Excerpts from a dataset
--------------------------------------------------
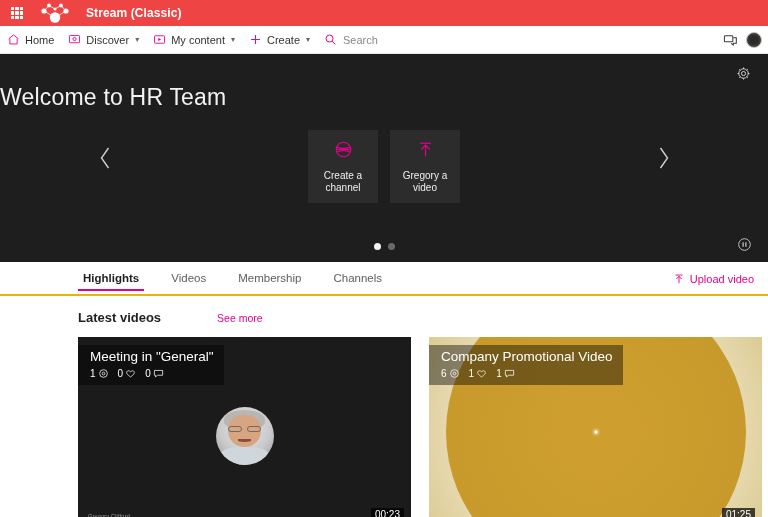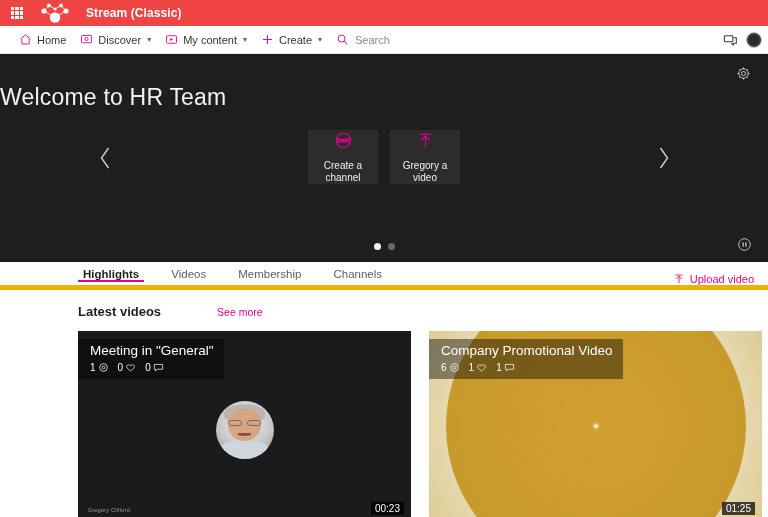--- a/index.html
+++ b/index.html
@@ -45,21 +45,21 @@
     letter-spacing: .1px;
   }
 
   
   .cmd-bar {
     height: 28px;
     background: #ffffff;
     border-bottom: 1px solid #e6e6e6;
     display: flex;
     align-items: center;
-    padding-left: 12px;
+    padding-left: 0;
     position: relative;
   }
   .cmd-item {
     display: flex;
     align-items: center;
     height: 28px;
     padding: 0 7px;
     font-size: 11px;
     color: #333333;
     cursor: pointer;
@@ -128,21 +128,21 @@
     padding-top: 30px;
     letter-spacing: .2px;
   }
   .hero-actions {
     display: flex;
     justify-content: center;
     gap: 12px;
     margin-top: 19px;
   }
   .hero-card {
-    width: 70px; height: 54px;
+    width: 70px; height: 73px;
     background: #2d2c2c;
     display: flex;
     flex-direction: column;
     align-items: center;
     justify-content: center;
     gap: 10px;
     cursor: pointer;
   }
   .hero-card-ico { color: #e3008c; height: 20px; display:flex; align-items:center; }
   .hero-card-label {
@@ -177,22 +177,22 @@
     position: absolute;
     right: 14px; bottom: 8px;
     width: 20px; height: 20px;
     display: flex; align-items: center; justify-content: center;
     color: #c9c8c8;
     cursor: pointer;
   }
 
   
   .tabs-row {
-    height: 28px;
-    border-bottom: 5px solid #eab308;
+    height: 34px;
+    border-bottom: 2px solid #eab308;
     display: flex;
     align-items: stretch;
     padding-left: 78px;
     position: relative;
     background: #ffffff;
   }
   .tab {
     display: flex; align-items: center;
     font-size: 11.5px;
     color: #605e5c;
--------------------------------------------------
Copy each line from the data above that includes "height".

Exercise result:
     height: 28px;
     height: 28px;
-    width: 70px; height: 54px;
+    width: 70px; height: 73px;
   .hero-card-ico { color: #e3008c; height: 20px; display:flex; align-items:center; }
     width: 20px; height: 20px;
-    height: 28px;
+    height: 34px;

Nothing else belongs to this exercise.